**What this task involves:**
Write every entry out again exactly, please, and skip the pictures.

**Task input:**
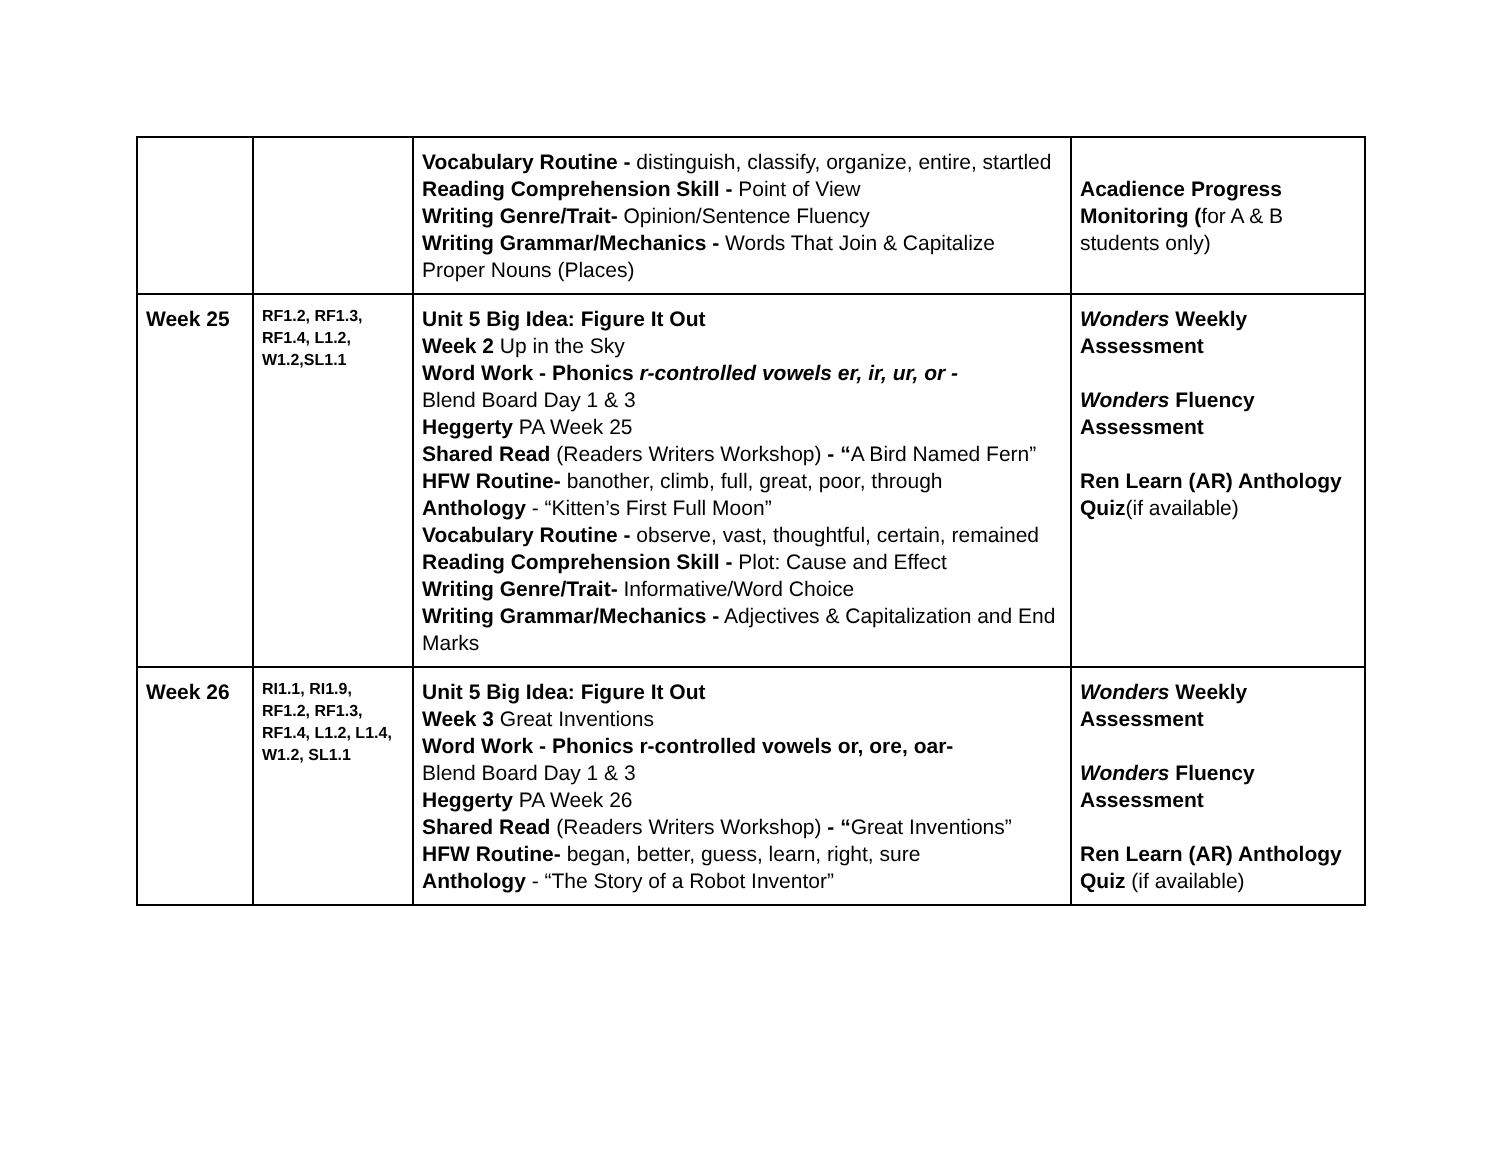| | | Vocabulary Routine - distinguish, classify, organize, entire, startled Reading Comprehension Skill - Point of View Writing Genre/Trait- Opinion/Sentence Fluency Writing Grammar/Mechanics - Words That Join & Capitalize Proper Nouns (Places) | Acadience Progress Monitoring ( for A & B students only) |
| Week 25 | RF1.2, RF1.3, RF1.4, L1.2, W1.2,SL1.1 | Unit 5 Big Idea: Figure It Out Week 2 Up in the Sky Word Work - Phonics r-controlled vowels er, ir, ur, or - Blend Board Day 1 & 3 Heggerty PA Week 25 Shared Read (Readers Writers Workshop) - “ A Bird Named Fern” HFW Routine- banother, climb, full, great, poor, through Anthology - “Kitten’s First Full Moon” Vocabulary Routine - observe, vast, thoughtful, certain, remained Reading Comprehension Skill - Plot: Cause and Effect Writing Genre/Trait- Informative/Word Choice Writing Grammar/Mechanics - Adjectives & Capitalization and End Marks | Wonders Weekly Assessment Wonders Fluency Assessment Ren Learn (AR) Anthology Quiz (if available) |
| Week 26 | RI1.1, RI1.9, RF1.2, RF1.3, RF1.4, L1.2, L1.4, W1.2, SL1.1 | Unit 5 Big Idea: Figure It Out Week 3 Great Inventions Word Work - Phonics r-controlled vowels or, ore, oar- Blend Board Day 1 & 3 Heggerty PA Week 26 Shared Read (Readers Writers Workshop) - “ Great Inventions” HFW Routine- began, better, guess, learn, right, sure Anthology - “The Story of a Robot Inventor” | Wonders Weekly Assessment Wonders Fluency Assessment Ren Learn (AR) Anthology Quiz (if available) |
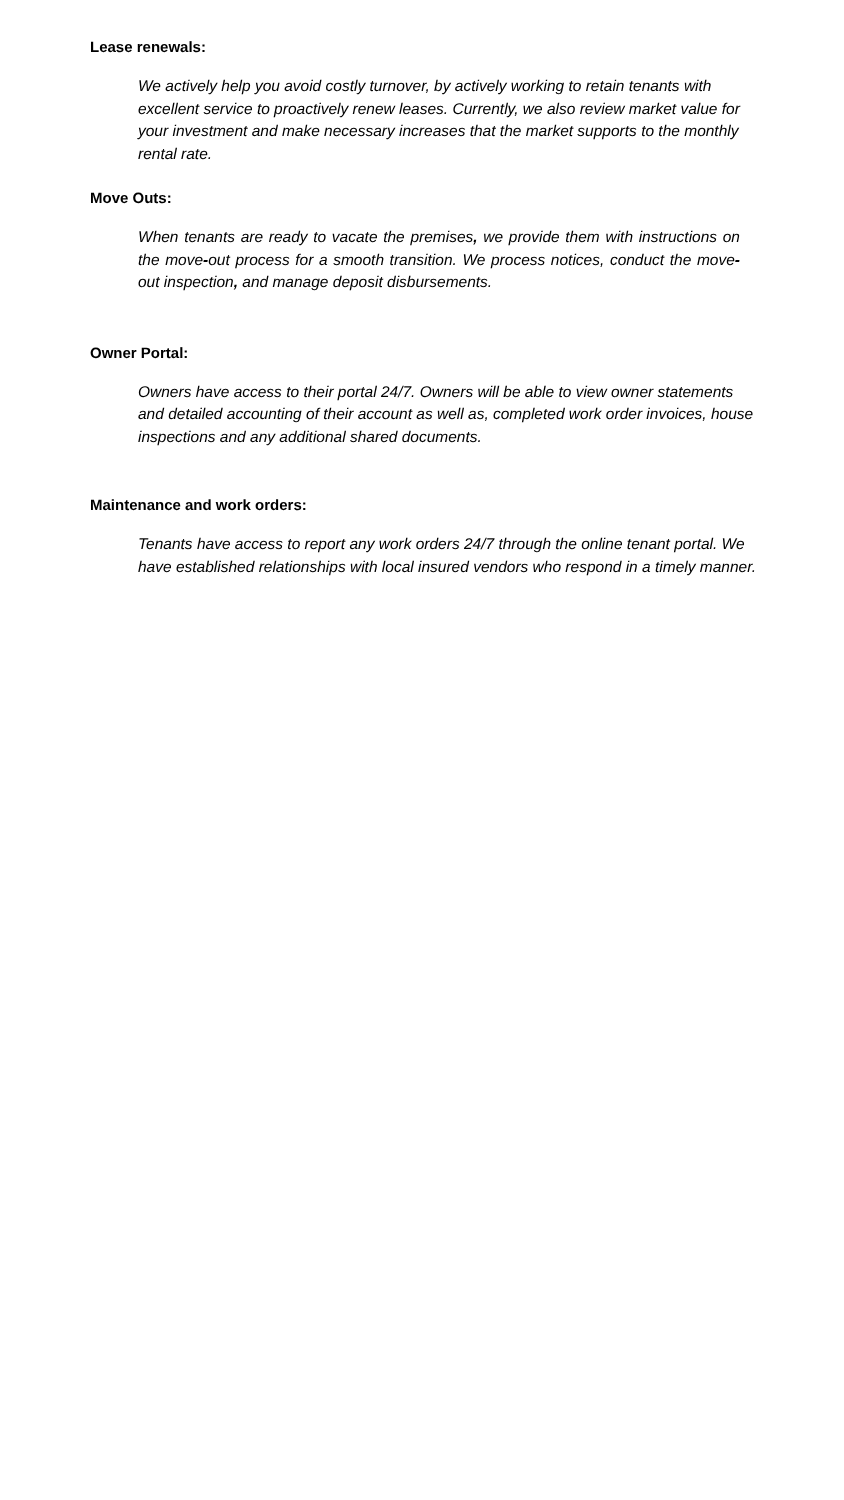Lease renewals:
We actively help you avoid costly turnover, by actively working to retain tenants with excellent service to proactively renew leases. Currently, we also review market value for your investment and make necessary increases that the market supports to the monthly rental rate.
Move Outs:
When tenants are ready to vacate the premises, we provide them with instructions on the move-out process for a smooth transition. We process notices, conduct the move-out inspection, and manage deposit disbursements.
Owner Portal:
Owners have access to their portal 24/7. Owners will be able to view owner statements and detailed accounting of their account as well as, completed work order invoices, house inspections and any additional shared documents.
Maintenance and work orders:
Tenants have access to report any work orders 24/7 through the online tenant portal. We have established relationships with local insured vendors who respond in a timely manner.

**Solution to the exercise:**
| | | Vocabulary Routine - distinguish, classify, organize, entire, startled Reading Comprehension Skill - Point of View Writing Genre/Trait- Opinion/Sentence Fluency Writing Grammar/Mechanics - Words That Join & Capitalize Proper Nouns (Places) | Acadience Progress Monitoring ( for A & B students only) |
| Week 25 | RF1.2, RF1.3, RF1.4, L1.2, W1.2,SL1.1 | Unit 5 Big Idea: Figure It Out Week 2 Up in the Sky Word Work - Phonics r-controlled vowels er, ir, ur, or - Blend Board Day 1 & 3 Heggerty PA Week 25 Shared Read (Readers Writers Workshop) - “ A Bird Named Fern” HFW Routine- banother, climb, full, great, poor, through Anthology - “Kitten’s First Full Moon” Vocabulary Routine - observe, vast, thoughtful, certain, remained Reading Comprehension Skill - Plot: Cause and Effect Writing Genre/Trait- Informative/Word Choice Writing Grammar/Mechanics - Adjectives & Capitalization and End Marks | Wonders Weekly Assessment Wonders Fluency Assessment Ren Learn (AR) Anthology Quiz (if available) |
| Week 26 | RI1.1, RI1.9, RF1.2, RF1.3, RF1.4, L1.2, L1.4, W1.2, SL1.1 | Unit 5 Big Idea: Figure It Out Week 3 Great Inventions Word Work - Phonics r-controlled vowels or, ore, oar- Blend Board Day 1 & 3 Heggerty PA Week 26 Shared Read (Readers Writers Workshop) - “ Great Inventions” HFW Routine- began, better, guess, learn, right, sure Anthology - “The Story of a Robot Inventor” | Wonders Weekly Assessment Wonders Fluency Assessment Ren Learn (AR) Anthology Quiz (if available) |
Lease renewals:
We actively help you avoid costly turnover, by actively working to retain tenants with excellent service to proactively renew leases. Currently, we also review market value for your investment and make necessary increases that the market supports to the monthly rental rate.
Move Outs:
When tenants are ready to vacate the premises, we provide them with instructions on the move-out process for a smooth transition. We process notices, conduct the move-out inspection, and manage deposit disbursements.
Owner Portal:
Owners have access to their portal 24/7. Owners will be able to view owner statements and detailed accounting of their account as well as, completed work order invoices, house inspections and any additional shared documents.
Maintenance and work orders:
Tenants have access to report any work orders 24/7 through the online tenant portal. We have established relationships with local insured vendors who respond in a timely manner.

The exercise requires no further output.